* Your assignment: Gather every line from the entries below that contains the string "them". Matching is case-sensitive.

(Chart comprehension data)
○ ○ ○ ○
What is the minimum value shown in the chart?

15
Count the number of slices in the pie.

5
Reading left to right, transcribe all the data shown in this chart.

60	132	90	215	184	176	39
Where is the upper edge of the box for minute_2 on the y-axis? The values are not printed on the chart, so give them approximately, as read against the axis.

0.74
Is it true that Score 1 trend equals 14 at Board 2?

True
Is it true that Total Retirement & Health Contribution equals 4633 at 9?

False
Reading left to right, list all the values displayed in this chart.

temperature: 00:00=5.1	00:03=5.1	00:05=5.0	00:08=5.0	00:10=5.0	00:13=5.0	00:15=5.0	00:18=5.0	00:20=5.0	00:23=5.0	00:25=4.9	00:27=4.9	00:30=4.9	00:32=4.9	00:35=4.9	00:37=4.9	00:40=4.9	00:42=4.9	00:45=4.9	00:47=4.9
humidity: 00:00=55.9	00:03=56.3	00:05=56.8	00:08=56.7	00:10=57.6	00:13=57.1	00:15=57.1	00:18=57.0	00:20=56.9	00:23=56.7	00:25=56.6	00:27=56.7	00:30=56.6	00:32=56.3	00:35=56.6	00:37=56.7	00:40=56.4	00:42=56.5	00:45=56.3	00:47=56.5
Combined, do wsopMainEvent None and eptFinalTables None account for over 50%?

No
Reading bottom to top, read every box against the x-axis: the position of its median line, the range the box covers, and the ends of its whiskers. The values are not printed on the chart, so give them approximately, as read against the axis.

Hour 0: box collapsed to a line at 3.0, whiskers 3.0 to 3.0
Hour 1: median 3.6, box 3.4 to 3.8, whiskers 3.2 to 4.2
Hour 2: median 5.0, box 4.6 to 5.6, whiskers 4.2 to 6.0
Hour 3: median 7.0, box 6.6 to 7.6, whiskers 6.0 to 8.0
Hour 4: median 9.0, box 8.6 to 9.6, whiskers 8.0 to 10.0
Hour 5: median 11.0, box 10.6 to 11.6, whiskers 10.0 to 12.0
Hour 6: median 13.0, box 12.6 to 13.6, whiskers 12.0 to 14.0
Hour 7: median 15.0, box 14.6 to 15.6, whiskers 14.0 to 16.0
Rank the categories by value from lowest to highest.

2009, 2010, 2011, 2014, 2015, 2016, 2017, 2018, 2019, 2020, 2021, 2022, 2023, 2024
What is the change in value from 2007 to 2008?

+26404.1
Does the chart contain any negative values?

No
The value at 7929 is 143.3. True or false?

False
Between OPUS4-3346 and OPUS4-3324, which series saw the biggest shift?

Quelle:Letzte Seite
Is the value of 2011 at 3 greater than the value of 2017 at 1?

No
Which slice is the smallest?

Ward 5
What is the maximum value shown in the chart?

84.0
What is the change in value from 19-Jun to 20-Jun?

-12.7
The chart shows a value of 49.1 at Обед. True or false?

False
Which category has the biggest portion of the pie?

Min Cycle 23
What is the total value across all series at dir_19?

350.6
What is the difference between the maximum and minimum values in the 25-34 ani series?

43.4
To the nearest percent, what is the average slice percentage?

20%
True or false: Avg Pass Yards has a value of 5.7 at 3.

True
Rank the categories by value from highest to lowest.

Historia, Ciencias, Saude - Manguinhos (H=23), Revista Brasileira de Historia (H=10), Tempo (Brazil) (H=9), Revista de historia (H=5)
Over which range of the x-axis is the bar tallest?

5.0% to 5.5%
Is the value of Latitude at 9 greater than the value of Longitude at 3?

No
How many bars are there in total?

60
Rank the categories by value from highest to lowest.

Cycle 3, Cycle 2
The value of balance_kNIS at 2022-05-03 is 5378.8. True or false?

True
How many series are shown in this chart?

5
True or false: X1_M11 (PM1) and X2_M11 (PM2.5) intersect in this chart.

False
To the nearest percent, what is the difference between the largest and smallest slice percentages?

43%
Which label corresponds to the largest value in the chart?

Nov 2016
○ ○ ○ ○
* Answer box:
Where is the upper edge of the box for minute_2 on the y-axis? The values are not printed on the chart, so give them approximately, as read against the axis.
Reading bottom to top, read every box against the x-axis: the position of its median line, the range the box covers, and the ends of its whiskers. The values are not printed on the chart, so give them approximately, as read against the axis.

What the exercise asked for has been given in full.